**Your instructions:** Retype the text in the records below character for character, leaving out the pictures.

* * * * *

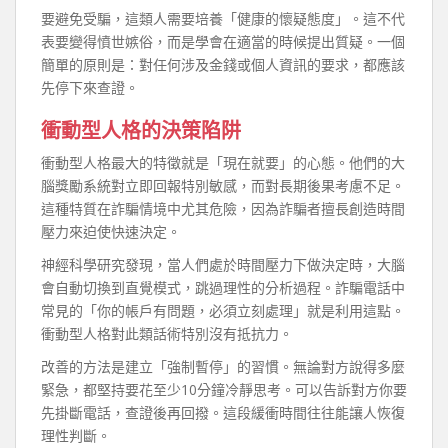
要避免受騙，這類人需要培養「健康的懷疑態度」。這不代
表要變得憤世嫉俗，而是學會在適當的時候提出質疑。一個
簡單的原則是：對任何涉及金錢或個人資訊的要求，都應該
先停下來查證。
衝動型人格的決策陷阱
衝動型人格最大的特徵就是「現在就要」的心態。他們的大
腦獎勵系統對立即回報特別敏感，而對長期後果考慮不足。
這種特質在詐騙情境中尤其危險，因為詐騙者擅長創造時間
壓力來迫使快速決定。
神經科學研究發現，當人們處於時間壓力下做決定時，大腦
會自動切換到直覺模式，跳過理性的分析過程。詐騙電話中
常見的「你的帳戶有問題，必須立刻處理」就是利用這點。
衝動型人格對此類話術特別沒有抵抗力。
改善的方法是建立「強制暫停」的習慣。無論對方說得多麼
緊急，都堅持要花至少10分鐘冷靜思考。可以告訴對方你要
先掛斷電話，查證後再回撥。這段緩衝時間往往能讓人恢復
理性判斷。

* * * * *

**Your response:**
要避免受騙，這類人需要培養「健康的懷疑態度」。這不代
表要變得憤世嫉俗，而是學會在適當的時候提出質疑。一個
簡單的原則是：對任何涉及金錢或個人資訊的要求，都應該
先停下來查證。
衝動型人格的決策陷阱
衝動型人格最大的特徵就是「現在就要」的心態。他們的大
腦獎勵系統對立即回報特別敏感，而對長期後果考慮不足。
這種特質在詐騙情境中尤其危險，因為詐騙者擅長創造時間
壓力來迫使快速決定。
神經科學研究發現，當人們處於時間壓力下做決定時，大腦
會自動切換到直覺模式，跳過理性的分析過程。詐騙電話中
常見的「你的帳戶有問題，必須立刻處理」就是利用這點。
衝動型人格對此類話術特別沒有抵抗力。
改善的方法是建立「強制暫停」的習慣。無論對方說得多麼
緊急，都堅持要花至少10分鐘冷靜思考。可以告訴對方你要
先掛斷電話，查證後再回撥。這段緩衝時間往往能讓人恢復
理性判斷。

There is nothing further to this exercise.